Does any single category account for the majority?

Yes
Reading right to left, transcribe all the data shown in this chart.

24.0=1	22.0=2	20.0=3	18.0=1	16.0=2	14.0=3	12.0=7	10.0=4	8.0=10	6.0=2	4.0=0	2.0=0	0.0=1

--

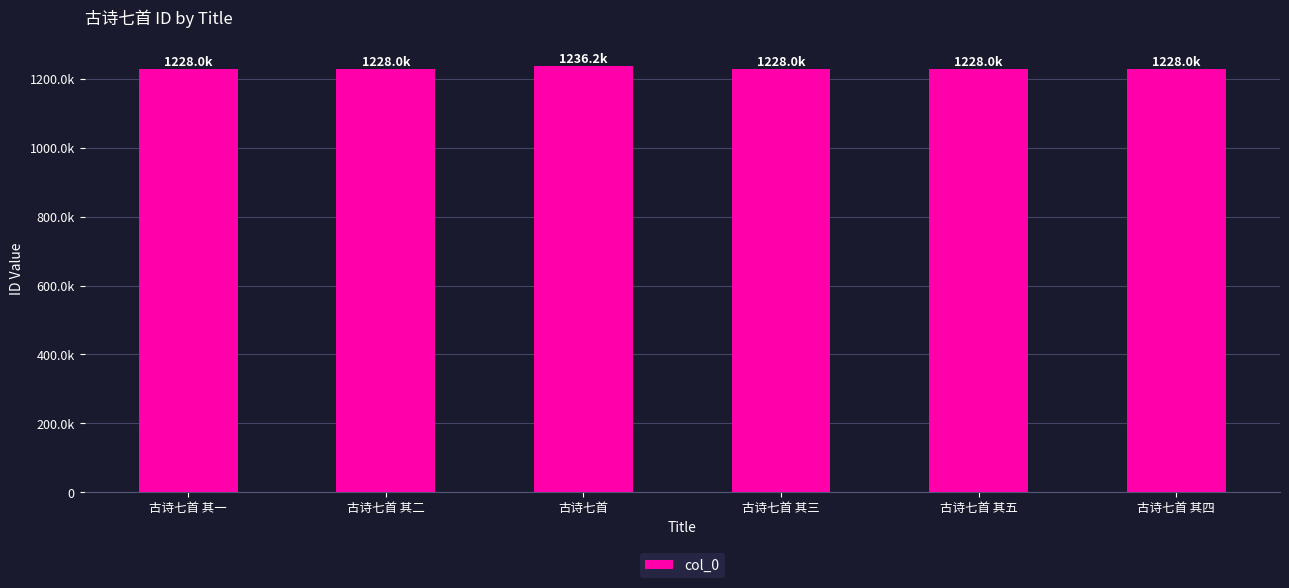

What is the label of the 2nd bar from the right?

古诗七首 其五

---

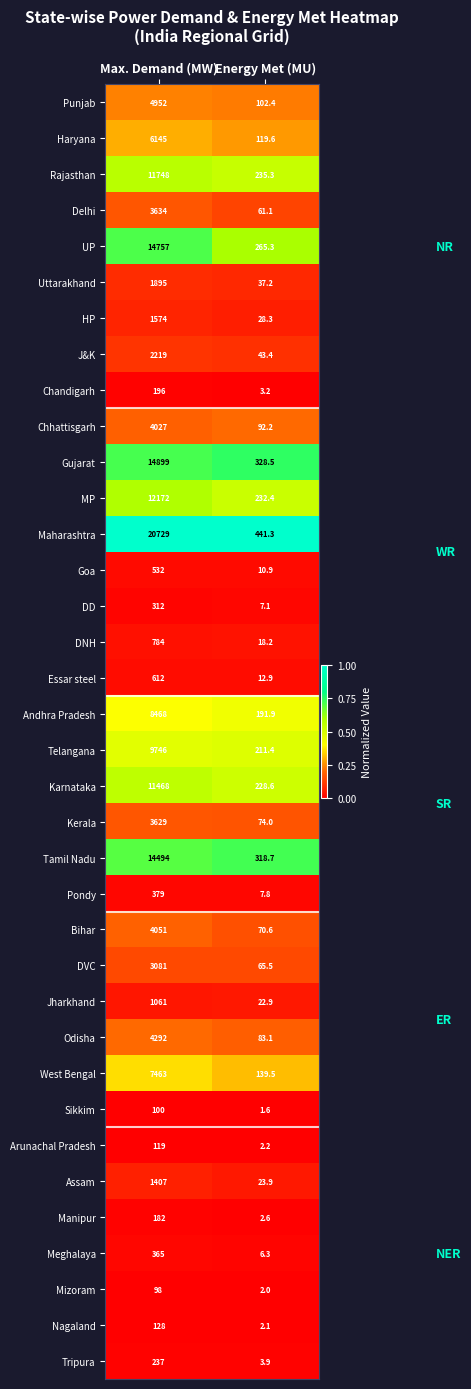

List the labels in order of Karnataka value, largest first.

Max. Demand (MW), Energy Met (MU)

§ To-do item: Could you give the lines of the listing from the line with "Does any single" up to and including the line with "Reading right to" as a JSON list of strings, one string per line, with blank lines left out?

§ Solution for this task:
[
  "Does any single category account for the majority?",
  "Yes",
  "Reading right to left, transcribe all the data shown in this chart."
]